Egypt devalues currency to spur economy and meet IMF loan demand
The central bank set an official exchange rate of 13 Egyptian pounds to the US dollar. CBE also announced that it would abolish the priority list for imports and phase out monetary financing of the budget deficit over the coming months.
The CBE said the change has immediate effect "to a liberalized exchange rate regime in order to quell any distortions in the domestic foreign currency market.”
The decision to devalue the Egyptian pound followed a rapid slide of the currency’s value on the black market in recent weeks. The pound was worth half as much on the unofficial market as it was at banks. Black market traders were buying dollars at 17.5-17.85 pounds while the official rate was fixed at 8.8 pounds.
The exchange rate will now be set by “supply and demand,” the central bank’s governor Tarek Amer told Bloomberg.

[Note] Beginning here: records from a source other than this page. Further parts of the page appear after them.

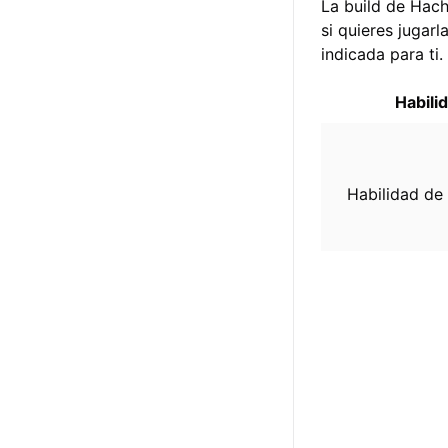
La build de Hach
si quieres jugar
indicada para ti.
Habili
Habilidad de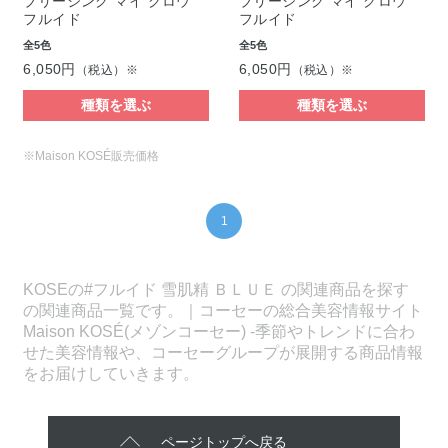
ブリージング マイ グロウ
ブリージング マイ グロウ
フルイド
フルイド
全5色
全5色
6,050円
6,050円
（税込）※
（税込）※
種類を選ぶ
種類を選ぶ
※Maison KOSÉ販売価格
1
KOSEの#フルイド 雪肌精 ＢＬＵＥ の関連商品を探す
の関連商品一覧です。｜コーセーの総合美容情報サイト
Maison KOSÉ(メゾンコーセー) -季節やトレンドに合わ
せた美容情報や、コーセーグループが展開する商品情報
をお届けしていきます。
ページトップへ戻る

According to CBE, the measures would help end the currency black market in the country.
Experts say floating the currency is a “very positive” move. “We expect a lot of interest in Egypt, it’s a massive economy that has been put on hold for years,” said Rami Sidani, head of frontier investments at Schroders in Dubai.
The Egyptian pound has been falling on the black market since the 2011 revolution which drove away tourists and foreign investors. The country’s foreign reserves have almost halved since then, despite Egypt receiving billions of dollars in aid from its Gulf allies.
The currency crunch has negatively affected business activity in the country causing periodic shortages in basic goods such as rice, oil and sugar.
In August, Cairo reached a preliminary deal with the IMF for a $12 billion three-year loan to support an economic reform program. The government has pledged economic overhaul in exchange for the aid package. Egypt is also obliged to reduce or lift altogether state subsidies on fuel. It has already reduced subsidies on household electricity and hiked the price of sugar for ration card holders by 40 percent.